G-LAW

Fight Hate With Love, a documentary film about Philadelphia-based artists and activist Michael Tabon (a.k.a. G-Law a.k.a. OG-Law) has been shortlisted for the Tim Hetherington Trust‘s inaugural Visionary Award.

The film made by Andrew Michael Ellis, director of photography at Mediastorm is about “one man’s journey to change the world and still be the guide his family needs him to be.”

The film looks inspiring, but as with any narrative arc, the protagonist faces challenges. It seems the stresses of Tabon’s art and activism upon his family is the emotive hook, Ellis is molding.
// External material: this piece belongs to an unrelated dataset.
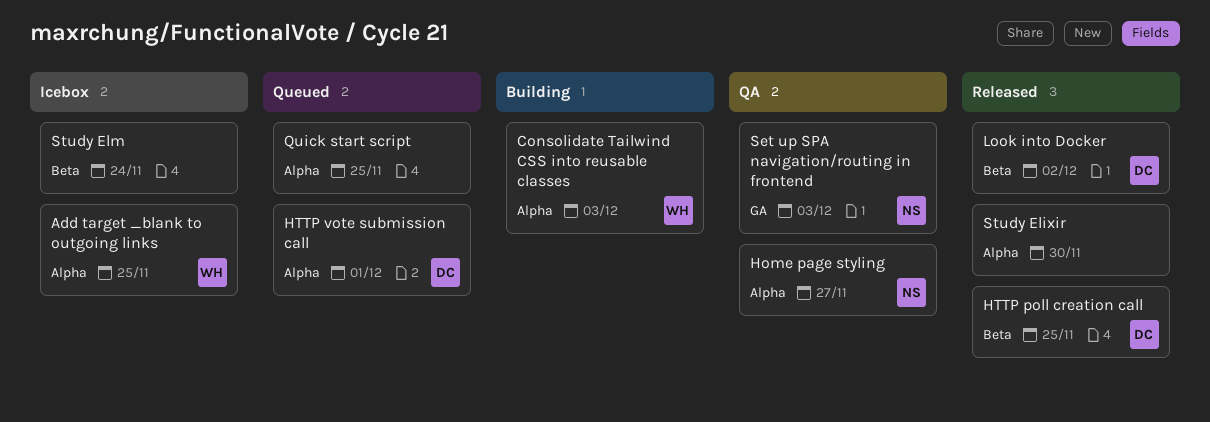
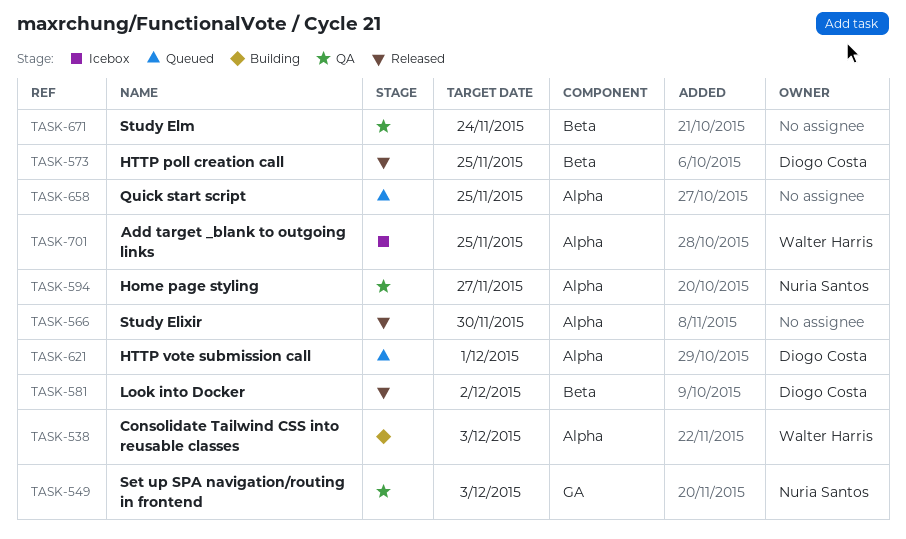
Study Elm, status: Icebox -> QA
I met Tabon and his wife Gwen this time last year as he was embarking on his third self-imposed lock up in a self-built cell on the cold February streets of Philly. They did not display the tension as they do in Ellis’ trailer. Tabon was putting his un-prison cell together and Gwen was helping with supplies, PR, food & drink, and vocal support. It was clear they rely on one another to make work and to meet the silent, unending need for Tabon’s love-filled message.

Tabon’s manipulation of visual tropes is cunning and effective. He has reclaimed the cell, the orange jumpsuit and the shackles. He has jogged 10 miles a day for seven days around Philadelphia with a 40-foot banner reading FIGHT HATE WITH LOVE. He has walked with a ball-and-chain from Selma to Montgomery.
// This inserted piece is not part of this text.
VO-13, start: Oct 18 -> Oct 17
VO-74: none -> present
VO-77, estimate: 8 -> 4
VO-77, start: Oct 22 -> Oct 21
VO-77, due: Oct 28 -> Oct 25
“Tabon has been caught in the revolving door of the prison system since he was sixteen years old. Incarceration became a way of life, seen as an inherited destiny for America’s young Black poor, until he had a revelation – that he could break the cycle of the womb-to-prison pipeline gripping marginalized communities across the country,” says Mediastorm.

It’s wonderful to see Tabon on the Mediastorm platform and Hetherington Trust’s radar. His unorthodox but unmissable approach to social change needs to go national.